And at the same time, these capabilities provide us an opportunity to not only create a stickier platform, the ability to capture greater market share and dealer wallet share. In our digital wholesale segment, we entered Q1 with plans to intentionally reduce volume sequentially, while we optimize several operational aspects of the business to better handle the market and pricing volatility. Over the last 5 months, we have aggressively addressed these issues to build a stronger, more stable and more predictable business that can thrive in all market conditions. In doing so, we remain committed to building a sustainable business that produces a path to profitability. As we developed our strategy to improve CarOffers operations, it became apparent that a significant number of our challenges were rooted in our need to enhance and transportation inefficiencies were largely the result of our inspection quality.

Speaker 2

For this reason, we intensified our efforts to bolster inspections processes and policies to improve our quality and reduce non revenue generating costs. These efforts have resulted in a 70% reduction in arbitration cases from their peak in the Q4. During the same period, we also witnessed a 55% decrease in rematch rates. A rematch is the act of moving an arbitrated vehicle to the next highest bidder on the platform, potentially causing higher transportation losses and risk of further delayed arbitration from unsatisfactory vehicle quality. By prioritizing positive unit economic transactions and minimizing problematic ones, we also achieved positive transportation margins in the Q1 as well, improving approximately 3,500 basis points quarter over quarter.

Speaker 2

As a reminder, transportation margin is largely pass through. These improved margins stem from a combination of a favorable price environment for dealers as well as a drop in arbitrations, unwinds and rematch rates, which have reduced the occurrence of dead legs, instances where we incur the cost of transportation, but receive no revenue. Our efforts resulted in an approximately 55% reduction quarter over quarter of dead legs. As our KPIs continue to trend in the right direction, we are creating a sustainable path to profitability. This quarter, we meaningfully exceeded our forecasted revenue and EBITDA plans for our digital wholesale segment.

Speaker 2

We generated $64,800,000 in revenue and had an EBITDA loss of $1,700,000 Outperformance this quarter was driven by operational improvements and higher than forecasted dealer to dealer transaction volume as buying conditions improved in February March. While tight dealer inventory and declining wholesale and retail prices to begin the year helped us keep volumes low, we did see greater dealer confidence in the back half of the quarter with seasonally strong consumer demand and rising wholesale prices following a 7 month decline. These factors along with modest reengagement some rental fleet customers, albeit at controlled volumes, caused dealer to dealer transactions to rise quarter over quarter, while we deliberately reduced InstantMax cash offer or Instant Max for short transactions by over 50% from the prior quarter. We ended the quarter with 17,505 transactions, down approximately 5% quarter over quarter. The overall reduction in volumes resulted in gross merchandise sales or GMS of $445,000,000 Although we are pleased with our results, we are aware that external factors have played a meaningful role.

Speaker 2

That is why our decision making continues to prioritize establishing a profitable platform that can thrive in any environment. We are concentrating on operational improvements over volume growth to ensure our platform is In doing so, earlier in Q1, we launched a new option for dealers called 24 hour approval. This capability allows dealers to review vehicle details, photos and vehicle history before making a purchasing decision, which provides dealers additional comfort in a volatile price environment. In the Q1, 24 hour approval facilitated a significant number of transactions, while simultaneously improving dealer confidence and satisfaction. Moreover, as we continue to improve our we remain committed to ensuring that all transactions are executed with the highest level of quality.

PROVIDED MATERIAL

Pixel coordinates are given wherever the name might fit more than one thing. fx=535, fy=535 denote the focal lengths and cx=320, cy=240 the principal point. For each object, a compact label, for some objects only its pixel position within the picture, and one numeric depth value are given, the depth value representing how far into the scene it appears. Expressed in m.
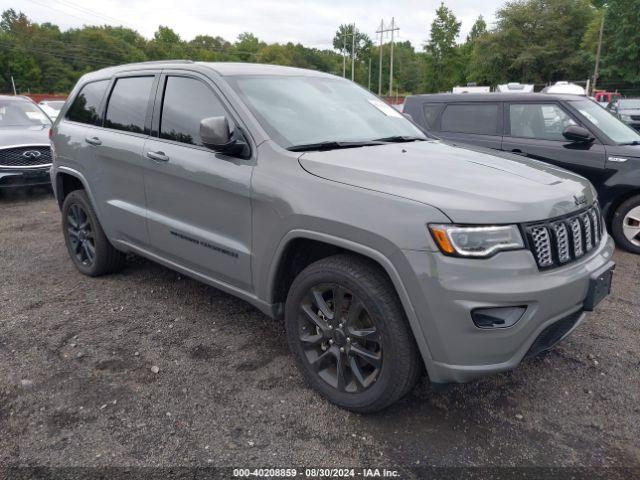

WORK TASK
Write out the earnings call excerpt from "As a reminder, transportation" down to "digital wholesale segment.", substituting "empty trips" for "dead legs". Draw only on the earnings call excerpt and leave the listing aside.

ANSWER TO THIS EXERCISE
As a reminder, transportation margin is largely pass through. These improved margins stem from a combination of a favorable price environment for dealers as well as a drop in arbitrations, unwinds and rematch rates, which have reduced the occurrence of empty trips, instances where we incur the cost of transportation, but receive no revenue. Our efforts resulted in an approximately 55% reduction quarter over quarter of empty trips. As our KPIs continue to trend in the right direction, we are creating a sustainable path to profitability. This quarter, we meaningfully exceeded our forecasted revenue and EBITDA plans for our digital wholesale segment.